2010年のFIFAワールドカップ予選、国際Aマッチ史上最大の得点差となる0対31でオーストラリア代表に大敗したアメリカ領サモアのサッカー代表。2014年ワールドカップ・ブラジル大会の予選で初勝利を目指す彼らの姿を追いかけたドキュメンタリー。FIFAランクでも長く最下位の世界最弱のチームに、アメリカサッカー連盟からやってきたオランダ人監督が就任する。監督と選手たちは、お互い刺激を受けながら徐々にチーム力をアップさせ、ついに予選を迎える。はたして彼らは初勝利を勝ち取ることができるのか…FIFA(国際サッカー連盟)が公式に応援する、これぞサッカー映画。
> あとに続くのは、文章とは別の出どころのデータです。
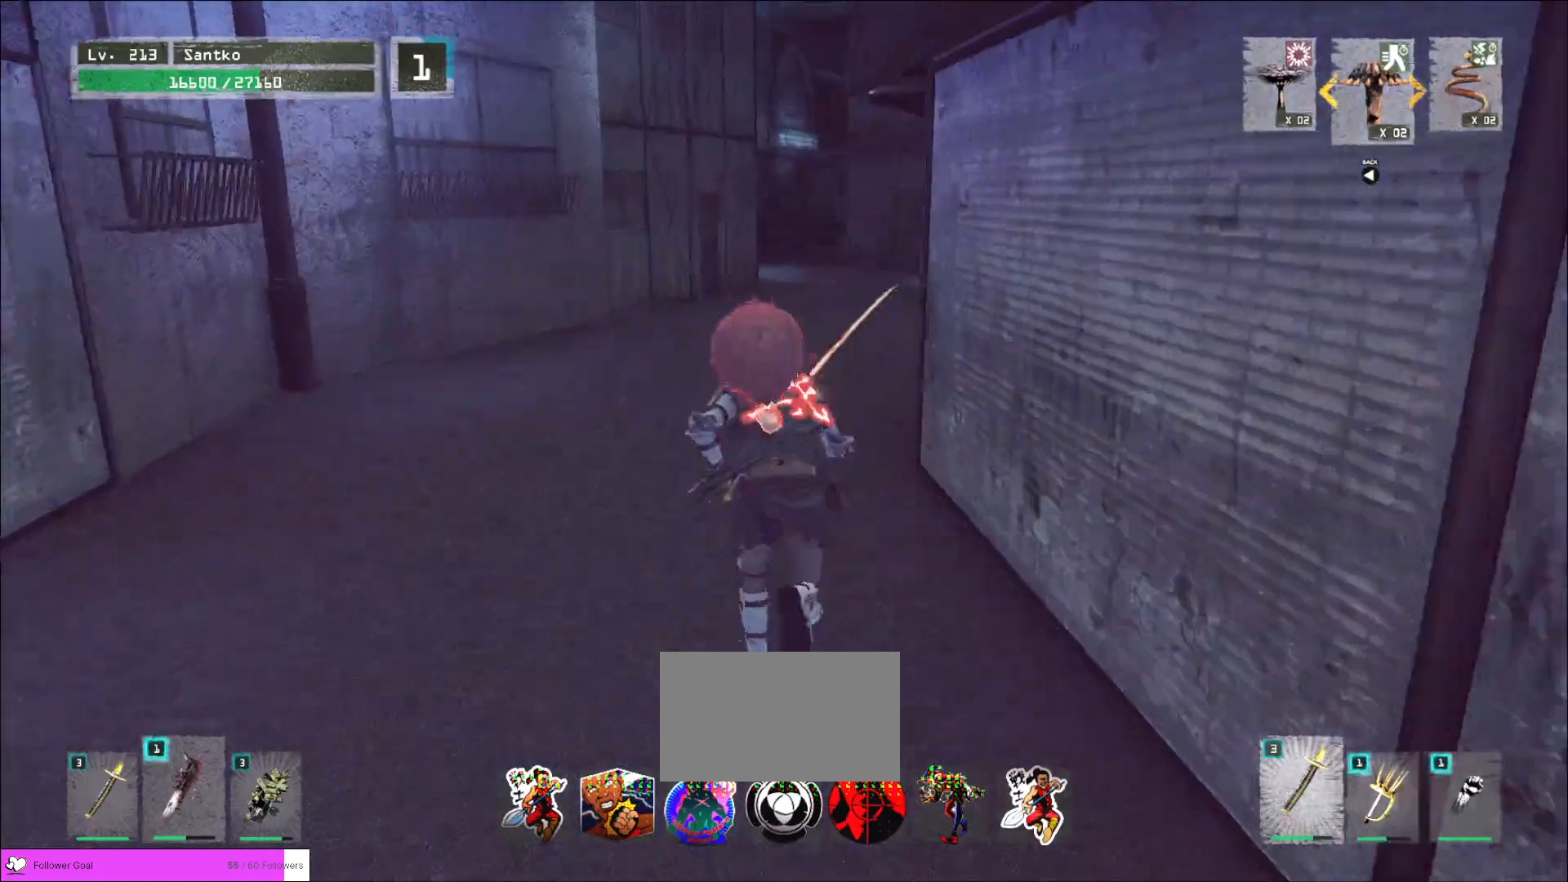
{"keys": ["4"], "mouse": [], "events": [[240, "w", "up"], [320, "r", "down"], [400, "r", "up"], [440, "4", "down"]]}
『ある精肉店のはなし』(2013 纐纈あや 青森シネマディクト)

大阪貝塚市での屠畜見学会のシーンから映画は始まる。ここで出会った精肉店の家族の日々を監督は記録してゆく。牛を飼育し、屠畜・解体し、その肉を丁寧に切り分け店頭へ並べる貝塚市の北出精肉店。4世代がともに働く7代目兄弟と家族たちの姿は優しく、暖かく、しかも毅然としている。彼らは、被差別部落へのいわれなき差別と闘う部落解放運動にも身を投じているのだ。いのちと向き合う日常と、闘いと、祭りの高揚…108分間、全く飽きさせない、生き生きとした時間が流れる、奇跡の傑作。

『ROOM 237』(2012 ロドニー・アッシャー 青森シネマディクト )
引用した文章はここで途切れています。